RiderTua.com – Sepanjang kejuaraan dunia MotoGP, banyak pembalap yang datang dan pergi, masing-masing dengan kepribadian dan karakter tersendiri. Inilah topik yang dibicarakan oleh Oscar Haro ketika ia menjelaskan soal itu dan mengamati wawancara Pedro Acosta dalam program La Revuelta yang dipandu oleh David Broncano.

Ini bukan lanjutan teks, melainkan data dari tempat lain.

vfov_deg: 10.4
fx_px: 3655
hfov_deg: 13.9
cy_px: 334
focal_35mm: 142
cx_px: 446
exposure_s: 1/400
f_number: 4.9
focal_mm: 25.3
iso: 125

Oscar menyebut ia tidak menyukai wawancara yang dilakukan dengan Acosta, karena pembalap tim pabrikan KTM tersebut dianggapnya mengambil posisi yang ‘tidak terlalu cerdas’. Namun ia juga menegaskan La Revuelta merupakan program komedi, sehingga wawancara tersebut tidak dilakukan dengan serius karena orang yang membawakan program tersebut adalah seorang komedian.
Nasihat untuk Pedro Acosta: Jangan Buru-buru Ingin Terkenal
“Acosta mengikuti program tersebut dengan mentalitas ini, sehingga wawancaranya terlihat sangat profesional dan serius. Jadi saya pikir dia mengikuti mentalitas ini untuk bermain-main dan orang-orang menanggapinya dengan sangat buruk, tapi saya tidak berpikir itu tidak terlalu menguntungkan,” jelasnya.

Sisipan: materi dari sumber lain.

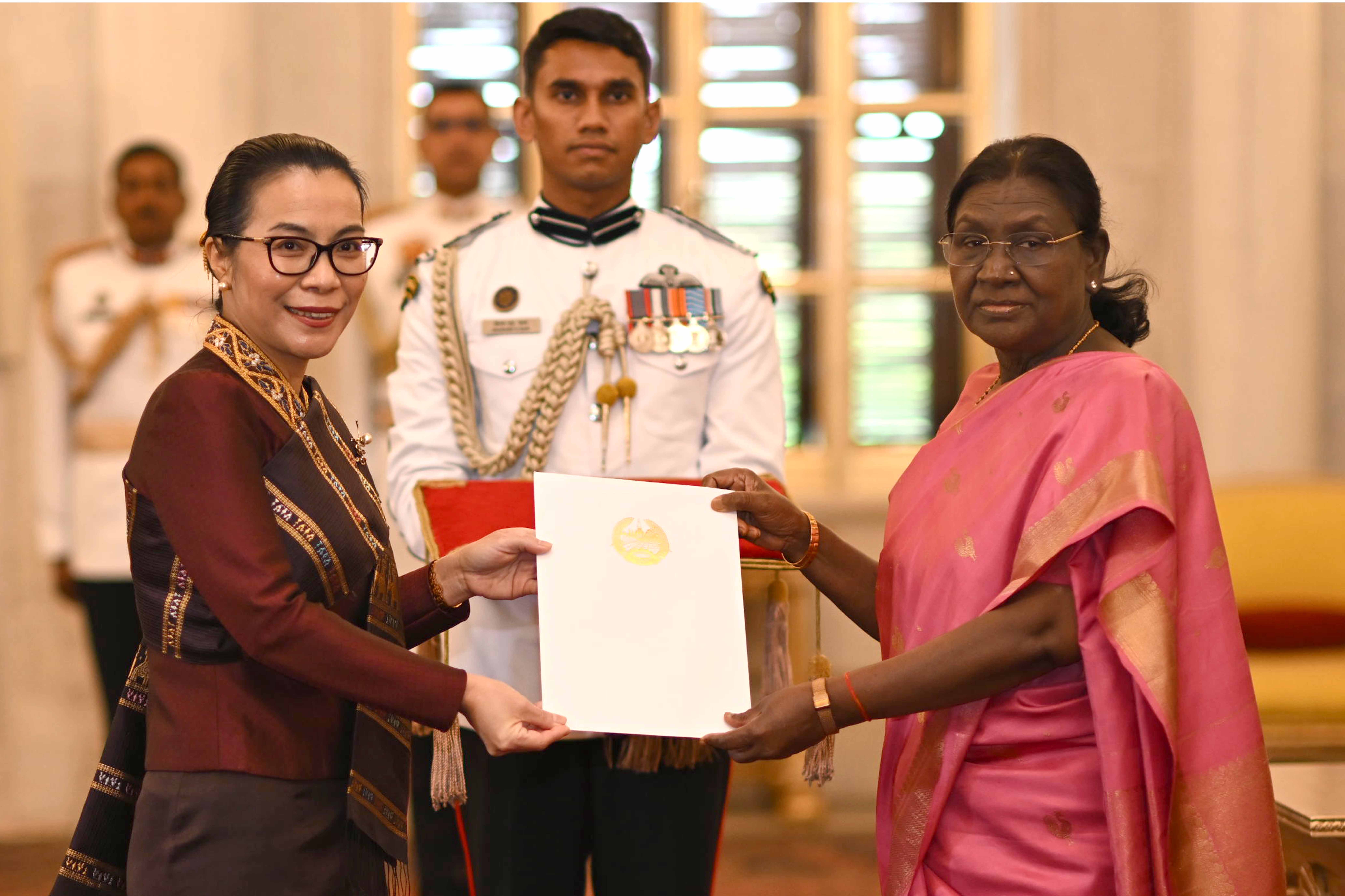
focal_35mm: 85
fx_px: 3175
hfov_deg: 23.9
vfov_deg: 16.1
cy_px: 448
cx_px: 672
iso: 800
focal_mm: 85
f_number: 1.8
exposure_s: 1/200
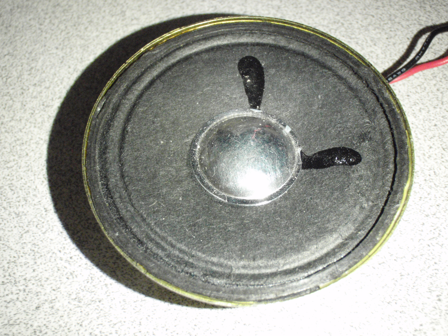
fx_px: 466
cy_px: 168
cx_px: 224
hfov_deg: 51.4
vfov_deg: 39.7
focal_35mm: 36
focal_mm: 6.53
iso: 800
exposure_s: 1/40
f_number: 4.1
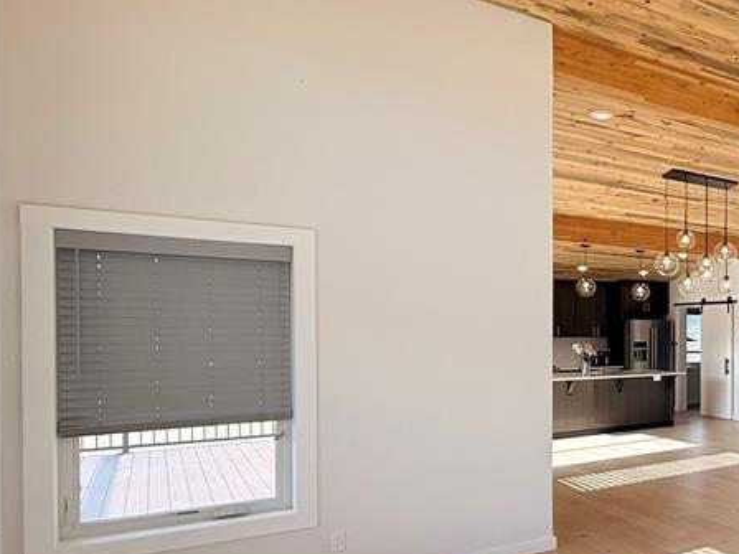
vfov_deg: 43.9
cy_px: 341
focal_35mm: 32
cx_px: 835
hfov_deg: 42.7
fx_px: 683
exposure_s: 1/203
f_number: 2.2
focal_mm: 2.22
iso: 50
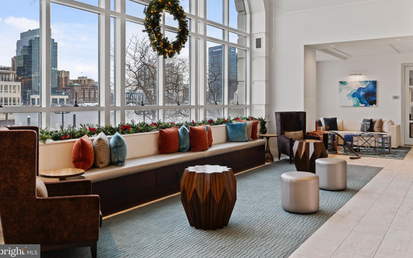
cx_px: 204
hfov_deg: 61.2
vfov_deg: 40.6
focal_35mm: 31
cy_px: 120
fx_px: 349
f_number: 8
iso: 320
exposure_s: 1/6
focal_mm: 20
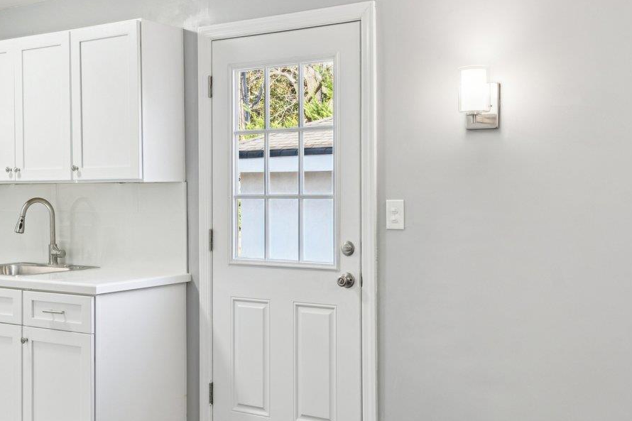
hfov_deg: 42.7
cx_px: 278
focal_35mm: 46
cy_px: 197
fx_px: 807
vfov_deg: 29.2
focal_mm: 20
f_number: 8
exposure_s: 1/6
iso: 125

Mengenai sikap Acosta, Oscar berpikir dia mengambil posisi serupa seperti yang diambil oleh Jorge Lorenzo di era Valentino Rossi. “Ketika seorang pembalap harus bertarung dengan pembalap seperti Valentino atau Marc Marquez, mereka tidak bisa melawannya dan tidak boleh menonjolkan kepribadian yang dimiliki. Dalam hal ini, menurutku yang menjadi nomor satu masih tetap Dani Pedrosa. Ia menjadi lawan berikutnya bagi semua juara dunia,” komentar Haro.

Ia menjelaskan Pedrosa pernah baertarung dengan semua pembalap, seperti Rossi, Lorenzo, Marquez, Andrea Dovizioso, hingga Casey Stoner, tapi Pedrosa selalu memiliki kepribadiannya sendiri. Dia tidak lebih atau kurang disukai banyak orang saat ia masih berkompetisi. “Menurutku, Pedro tidak merasa senang karena dia tahu betul ia memiliki kualitas pembalap yang luar biasa, tapi ia tidak berada di tim yang tepat sehingga ia tidak dapat menunjukkan potensinya,” sambungnya.
Haro lebih menekankan pada Acosta bahwa dia bisa menjadi pembalap yang memperebutkan kejuaraan dunia, itupun kalau memakai motor yang sama dengan Marc. “Sebenarnya Acosta sudah tahu soal itu, tapi seseorang dengan ego seperti yang dimiliki oleh para pembalap super dan muncul omongan tersebut, ini menimbulkan hal yang serupa terjadi pada Lorenzo, yang dapat menang di lintasan, sebelum ia memiliki rekan seperti Valentino Rossi, yang memiliki kekuatan di luar lintasan,” katanya.
“Lorenzo berada di titik tersebut dan dia kurang lebih ingin meniru Rossi baik di dalam mauapun di luar lintasan, namun ia melihat dirinya tidak bisa melakukan hal serupa. Meski ia berkali-kali pergi menemui beberapa orang (untuk memvalidasi bahwa dia bisa seperti Rossi), saya pikir itu bukan cara yang tepat, seharusnya ia melakukannya dengan kecepatannya sendiri (jangan buru-buru untuk menjadi terkenal), tunjukkan kepada semua orang potensi yang dimiliki sebagai pembalap, bukan untuk menemui siapapun dan mengatakan dia tidak kalah dengan Rossi,” lanjut Oscar.